__Record set__.

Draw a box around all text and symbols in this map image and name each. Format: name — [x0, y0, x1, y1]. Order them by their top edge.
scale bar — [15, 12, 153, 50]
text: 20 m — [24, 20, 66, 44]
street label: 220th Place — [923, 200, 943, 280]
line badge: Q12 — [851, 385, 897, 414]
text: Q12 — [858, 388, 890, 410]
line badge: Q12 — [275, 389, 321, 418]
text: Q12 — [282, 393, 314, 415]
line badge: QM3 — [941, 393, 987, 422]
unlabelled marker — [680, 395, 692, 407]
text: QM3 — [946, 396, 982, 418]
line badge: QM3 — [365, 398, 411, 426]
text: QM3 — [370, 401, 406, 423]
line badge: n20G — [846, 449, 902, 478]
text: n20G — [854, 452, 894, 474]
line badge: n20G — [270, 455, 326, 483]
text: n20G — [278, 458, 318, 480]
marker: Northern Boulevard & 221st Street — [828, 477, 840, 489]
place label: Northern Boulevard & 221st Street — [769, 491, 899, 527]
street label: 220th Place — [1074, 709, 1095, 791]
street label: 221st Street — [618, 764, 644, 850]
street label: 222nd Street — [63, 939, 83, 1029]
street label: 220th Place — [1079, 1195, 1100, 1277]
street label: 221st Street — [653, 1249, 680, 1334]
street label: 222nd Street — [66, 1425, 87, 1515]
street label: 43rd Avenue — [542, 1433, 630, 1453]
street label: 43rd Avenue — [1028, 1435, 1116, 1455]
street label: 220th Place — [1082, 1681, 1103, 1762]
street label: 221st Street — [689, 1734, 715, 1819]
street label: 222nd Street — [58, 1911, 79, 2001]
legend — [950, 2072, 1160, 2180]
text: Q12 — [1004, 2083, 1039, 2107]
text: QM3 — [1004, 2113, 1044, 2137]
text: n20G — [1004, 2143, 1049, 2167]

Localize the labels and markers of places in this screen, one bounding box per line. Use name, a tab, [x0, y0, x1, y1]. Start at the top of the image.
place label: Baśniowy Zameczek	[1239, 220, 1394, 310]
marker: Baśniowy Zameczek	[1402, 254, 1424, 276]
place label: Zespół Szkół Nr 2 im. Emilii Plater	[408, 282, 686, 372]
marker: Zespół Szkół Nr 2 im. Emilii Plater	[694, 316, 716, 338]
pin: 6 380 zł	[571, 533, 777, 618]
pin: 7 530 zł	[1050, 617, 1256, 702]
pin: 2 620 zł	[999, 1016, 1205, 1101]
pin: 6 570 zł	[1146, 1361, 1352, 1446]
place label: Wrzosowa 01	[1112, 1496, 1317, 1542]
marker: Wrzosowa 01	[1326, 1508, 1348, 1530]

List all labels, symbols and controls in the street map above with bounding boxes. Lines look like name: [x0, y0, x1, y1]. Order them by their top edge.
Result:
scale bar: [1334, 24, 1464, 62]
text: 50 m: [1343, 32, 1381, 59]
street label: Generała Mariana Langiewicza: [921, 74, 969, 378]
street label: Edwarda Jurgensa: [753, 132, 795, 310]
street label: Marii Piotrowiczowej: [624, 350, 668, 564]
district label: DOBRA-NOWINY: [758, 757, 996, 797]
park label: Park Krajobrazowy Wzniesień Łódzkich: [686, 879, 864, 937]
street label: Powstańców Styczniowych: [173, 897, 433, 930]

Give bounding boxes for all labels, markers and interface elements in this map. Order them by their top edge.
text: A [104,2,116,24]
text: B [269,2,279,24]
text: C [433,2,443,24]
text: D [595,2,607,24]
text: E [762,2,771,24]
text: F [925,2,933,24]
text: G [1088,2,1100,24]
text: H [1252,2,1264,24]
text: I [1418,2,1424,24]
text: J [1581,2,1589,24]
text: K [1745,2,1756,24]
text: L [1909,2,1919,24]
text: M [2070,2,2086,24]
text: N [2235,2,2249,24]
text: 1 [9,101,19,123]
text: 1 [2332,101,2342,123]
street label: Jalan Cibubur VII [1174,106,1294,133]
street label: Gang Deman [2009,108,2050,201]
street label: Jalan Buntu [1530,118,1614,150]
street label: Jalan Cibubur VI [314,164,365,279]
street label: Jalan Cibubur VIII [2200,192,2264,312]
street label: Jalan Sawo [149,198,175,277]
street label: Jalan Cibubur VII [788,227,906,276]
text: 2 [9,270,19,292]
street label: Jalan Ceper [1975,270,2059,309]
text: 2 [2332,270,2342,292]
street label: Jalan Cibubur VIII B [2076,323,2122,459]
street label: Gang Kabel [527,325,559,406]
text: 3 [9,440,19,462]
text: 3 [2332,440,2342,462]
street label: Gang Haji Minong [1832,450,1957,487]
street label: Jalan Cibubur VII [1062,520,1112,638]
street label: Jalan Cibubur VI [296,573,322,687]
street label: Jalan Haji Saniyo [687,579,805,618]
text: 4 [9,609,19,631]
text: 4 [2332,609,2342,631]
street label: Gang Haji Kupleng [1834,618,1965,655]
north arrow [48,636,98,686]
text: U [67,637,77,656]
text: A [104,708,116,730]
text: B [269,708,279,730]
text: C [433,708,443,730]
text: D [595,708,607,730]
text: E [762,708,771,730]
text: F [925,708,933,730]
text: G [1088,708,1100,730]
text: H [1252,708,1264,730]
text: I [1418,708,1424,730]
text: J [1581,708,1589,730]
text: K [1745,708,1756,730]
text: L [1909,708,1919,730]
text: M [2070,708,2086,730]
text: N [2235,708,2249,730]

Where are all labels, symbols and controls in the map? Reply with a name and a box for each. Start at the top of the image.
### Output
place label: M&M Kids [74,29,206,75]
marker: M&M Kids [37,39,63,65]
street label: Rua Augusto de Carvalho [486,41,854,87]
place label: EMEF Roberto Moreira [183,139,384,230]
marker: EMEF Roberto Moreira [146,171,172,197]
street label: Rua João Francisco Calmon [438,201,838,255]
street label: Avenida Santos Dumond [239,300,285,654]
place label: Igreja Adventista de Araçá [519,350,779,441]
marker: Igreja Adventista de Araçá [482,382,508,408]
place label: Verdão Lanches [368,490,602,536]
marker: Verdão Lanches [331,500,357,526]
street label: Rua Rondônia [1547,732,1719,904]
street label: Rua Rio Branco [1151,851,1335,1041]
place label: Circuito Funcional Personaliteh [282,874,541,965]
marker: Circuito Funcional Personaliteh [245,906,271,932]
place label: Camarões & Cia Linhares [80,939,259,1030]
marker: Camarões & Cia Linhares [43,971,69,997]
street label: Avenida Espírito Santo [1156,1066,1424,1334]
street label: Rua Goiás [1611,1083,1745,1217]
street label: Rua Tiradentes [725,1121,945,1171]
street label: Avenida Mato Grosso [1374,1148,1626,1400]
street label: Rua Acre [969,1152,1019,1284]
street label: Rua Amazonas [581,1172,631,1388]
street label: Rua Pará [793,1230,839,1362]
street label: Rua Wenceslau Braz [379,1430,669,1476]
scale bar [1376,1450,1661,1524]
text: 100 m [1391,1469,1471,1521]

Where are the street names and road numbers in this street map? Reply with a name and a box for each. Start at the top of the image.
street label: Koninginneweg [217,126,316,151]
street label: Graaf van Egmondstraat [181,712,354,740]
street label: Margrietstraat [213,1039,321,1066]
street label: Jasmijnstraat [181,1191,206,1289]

__Task__.
Could you find every line in the records above that has the string "Verdão" and copy it?

__Answer__.
place label: Verdão Lanches [368,490,602,536]
marker: Verdão Lanches [331,500,357,526]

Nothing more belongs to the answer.